O percurso não foi simples, admitiu o vencedor, que reconheceu a complexidade de lidar com o elenco escolhido. Sobre os colegas, contou: “Não, trabalho certamente ia ter, Leandro, Marisa Susana, pessoas que eu conheço da minha edição, pessoas que não conheci das outras edições tinha que conhecer, comecei do zero, por isso fácil, fácil nunca é fácil”. Quanto à vasta legião de apoiantes, Pedro Jorge confessou que havia riscos: “Não, eu imagino, Cláudio, a legião de fãs ou das pessoas que gostam de mim podiam não gostar de mim como concorrente individual, porque gostavam de mim e da Marisa, gostavam do casal e aqui podiam de certa maneira não apoiar as minhas atitudes enquanto concorrente individual. Eu acho que as pessoas viram que eu não mudei muito, a minha postura foi exatamente aquilo que eu fui na outra edição, mantive uma linha coerente com a minha postura e eu acho que é isso que as pessoas se agarraram depois no final”.
O jovem revelou que não sentiu o primeiro lugar garantido desde o início. Apontou, no entanto, o momento em que a sua perspetiva mudou e elogiou uma das ex-colegas: “Não, não, não. Aliás, posso só tirar aqui um momento, quando a Sara sai, eu não queria que a Sara saísse, nem queria que a Sara estivesse nomeada naquela nomeação, mas senti que poderia ser para mim esta edição, sinceramente lá dentro senti, porque a postura da Sara de certa maneira foi muito boa”. Pedro Jorge acreditava no potencial da concorrente e confessou: “Sim, certamente poderia ser a vencedora desta edição e por isso eu fui-lhe dizendo, está descansada que tu vais ser muito feliz e no meu próprio desenho dou-a como isso, é na final e é ela que coloco no primeiro lugar, mas assim que ela sai eu sinto que poderia ser para mim”.
Em relação a Leandro e João Ricardo, o ex-concorrente nunca os viu como prováveis vencedores.

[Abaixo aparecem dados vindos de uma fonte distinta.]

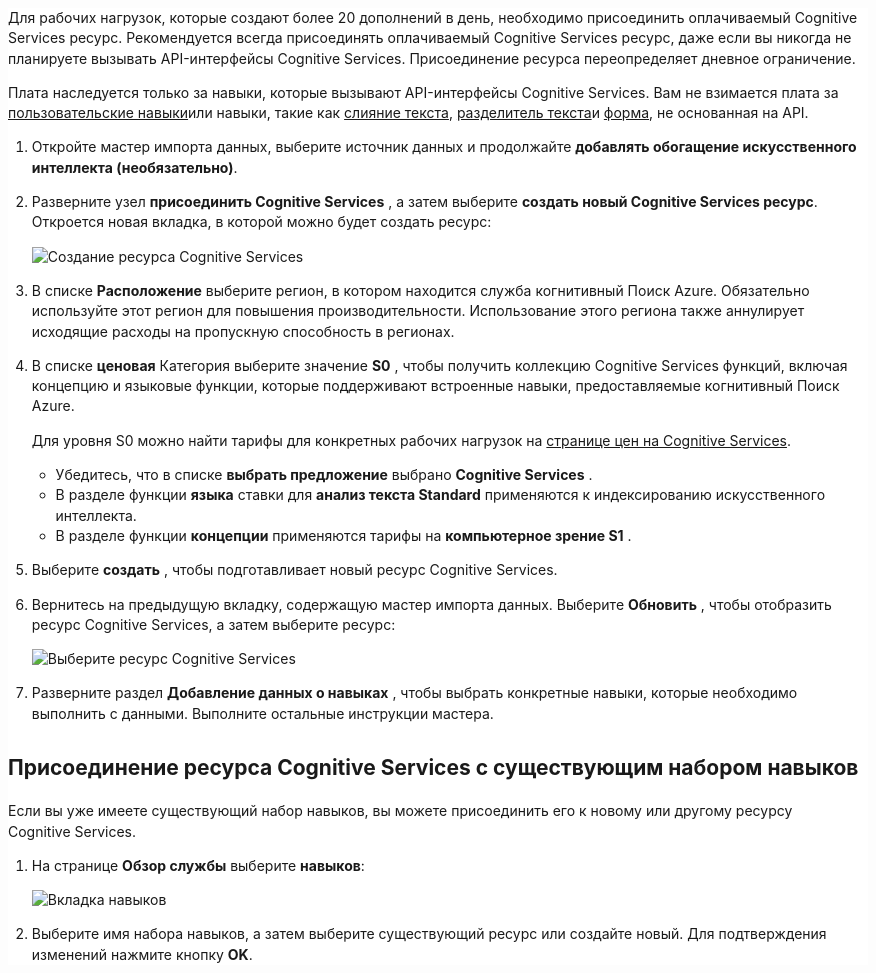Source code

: Для рабочих нагрузок, которые создают более 20 дополнений в день, необходимо присоединить оплачиваемый Cognitive Services ресурс. Рекомендуется всегда присоединять оплачиваемый Cognitive Services ресурс, даже если вы никогда не планируете вызывать API-интерфейсы Cognitive Services. Присоединение ресурса переопределяет дневное ограничение.

Плата наследуется только за навыки, которые вызывают API-интерфейсы Cognitive Services. Вам не взимается плата за [пользовательские навыки](cognitive-search-create-custom-skill-example.md)или навыки, такие как [слияние текста](cognitive-search-skill-textmerger.md), [разделитель текста](cognitive-search-skill-textsplit.md)и [форма](cognitive-search-skill-shaper.md), не основанная на API.

1. Откройте мастер импорта данных, выберите источник данных и продолжайте **добавлять обогащение искусственного интеллекта (необязательно)**.

1. Разверните узел **присоединить Cognitive Services** , а затем выберите **создать новый Cognitive Services ресурс**. Откроется новая вкладка, в которой можно будет создать ресурс:

   ![Создание ресурса Cognitive Services](./media/cognitive-search-attach-cognitive-services/cog-services-create.png "Создание ресурса Cognitive Services")

1. В списке **Расположение** выберите регион, в котором находится служба когнитивный Поиск Azure. Обязательно используйте этот регион для повышения производительности. Использование этого региона также аннулирует исходящие расходы на пропускную способность в регионах.

1. В списке **ценовая** Категория выберите значение **S0** , чтобы получить коллекцию Cognitive Services функций, включая концепцию и языковые функции, которые поддерживают встроенные навыки, предоставляемые когнитивный Поиск Azure.

   Для уровня S0 можно найти тарифы для конкретных рабочих нагрузок на [странице цен на Cognitive Services](https://azure.microsoft.com/pricing/details/cognitive-services/).
  
   + Убедитесь, что в списке **выбрать предложение** выбрано **Cognitive Services** .
   + В разделе функции **языка** ставки для **анализ текста Standard** применяются к индексированию искусственного интеллекта.
   + В разделе функции **концепции** применяются тарифы на **компьютерное зрение S1** .

1. Выберите **создать** , чтобы подготавливает новый ресурс Cognitive Services.

1. Вернитесь на предыдущую вкладку, содержащую мастер импорта данных. Выберите **Обновить** , чтобы отобразить ресурс Cognitive Services, а затем выберите ресурс:

   ![Выберите ресурс Cognitive Services](./media/cognitive-search-attach-cognitive-services/attach2.png "Выберите ресурс Cognitive Services")

1. Разверните раздел **Добавление данных о навыках** , чтобы выбрать конкретные навыки, которые необходимо выполнить с данными. Выполните остальные инструкции мастера.

## <a name="attach-an-existing-skillset-to-a-cognitive-services-resource"></a>Присоединение ресурса Cognitive Services с существующим набором навыков

Если вы уже имеете существующий набор навыков, вы можете присоединить его к новому или другому ресурсу Cognitive Services.

1. На странице **Обзор службы** выберите **навыков**:

   ![Вкладка навыков](./media/cognitive-search-attach-cognitive-services/attach-existing1.png "Вкладка навыков")

1. Выберите имя набора навыков, а затем выберите существующий ресурс или создайте новый. Для подтверждения изменений нажмите кнопку **OK**.
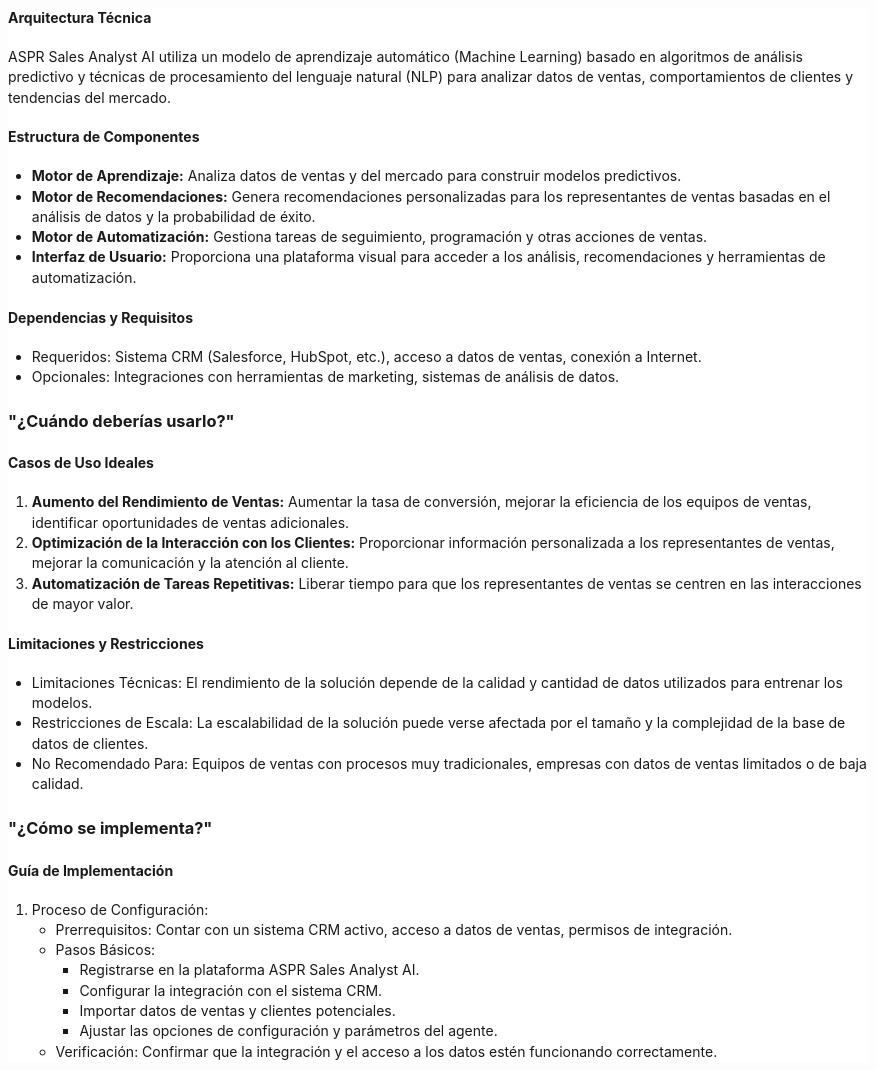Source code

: #### Arquitectura Técnica
ASPR Sales Analyst AI utiliza un modelo de aprendizaje automático (Machine Learning) basado en algoritmos de análisis predictivo y técnicas de procesamiento del lenguaje natural (NLP) para analizar datos de ventas,  comportamientos de clientes y tendencias del mercado. 

#### Estructura de Componentes
- **Motor de Aprendizaje:**  Analiza datos de ventas y del mercado para construir modelos predictivos.
- **Motor de Recomendaciones:** Genera recomendaciones personalizadas para los representantes de ventas basadas en el análisis de datos y la probabilidad de éxito.
- **Motor de Automatización:** Gestiona tareas de seguimiento, programación y otras acciones de ventas.
- **Interfaz de Usuario:** Proporciona una plataforma visual para acceder a los análisis, recomendaciones y herramientas de automatización.

#### Dependencias y Requisitos
- Requeridos: Sistema CRM (Salesforce, HubSpot, etc.), acceso a datos de ventas, conexión a Internet.
- Opcionales: Integraciones con herramientas de marketing, sistemas de análisis de datos.

### "¿Cuándo deberías usarlo?"

#### Casos de Uso Ideales
1. **Aumento del Rendimiento de Ventas:** Aumentar la tasa de conversión, mejorar la eficiencia de los equipos de ventas,  identificar oportunidades de ventas adicionales.
2. **Optimización de la Interacción con los Clientes:** Proporcionar información personalizada a los representantes de ventas,  mejorar la comunicación y la atención al cliente.
3. **Automatización de Tareas Repetitivas:** Liberar tiempo para que los representantes de ventas se centren en las interacciones de mayor valor.

#### Limitaciones y Restricciones
- Limitaciones Técnicas:  El rendimiento de la solución depende de la calidad y cantidad de datos utilizados para entrenar los modelos. 
- Restricciones de Escala: La escalabilidad de la solución puede verse afectada por el tamaño y la complejidad de la base de datos de clientes.
- No Recomendado Para:  Equipos de ventas con procesos muy tradicionales, empresas con datos de ventas limitados o de baja calidad.

### "¿Cómo se implementa?"

#### Guía de Implementación
1. Proceso de Configuración:
   - Prerrequisitos: Contar con un sistema CRM activo, acceso a datos de ventas, permisos de integración.
   - Pasos Básicos:
     - Registrarse en la plataforma ASPR Sales Analyst AI.
     - Configurar la integración con el sistema CRM.
     - Importar datos de ventas y clientes potenciales.
     - Ajustar las opciones de configuración y parámetros del agente. 
   - Verificación:  Confirmar que la integración y el acceso a los datos estén funcionando correctamente.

Explicou: “Não, o Leandro pela postura que ele estava a ter para com a Marisa Susana, são amigos e para mim a amizade passa muito para além daquilo que ele fez e tanto dele para ela como ela para ele e João Ricardo, sei muito bem que tinha os comentadores ou tinha os ex-concorrentes que são amigos e colegas de trabalho, muitos deles, que tinham essa força”.
A rivalidade com Leandro foi um dos momentos altos da entrevista. Pedro Jorge admitiu que superar o colega teve um sabor especial: “O Leandro foi uma pessoa na primeira edição que constantemente dizia que ia ganhar e então deu-me esse gostinho de não ser ele a ganhar e eu ganhar, pronto, está tudo bem. E aqui vi sim que o Leandro não entrou a dizer que ia ganhar, vi sim o Leandro dizer que à primeira saía, um discurso completamente diferente da outra edição, e dá-me um gostinho grande porque foi dos maiores antagonistas que eu tive lá dentro mais uma vez”.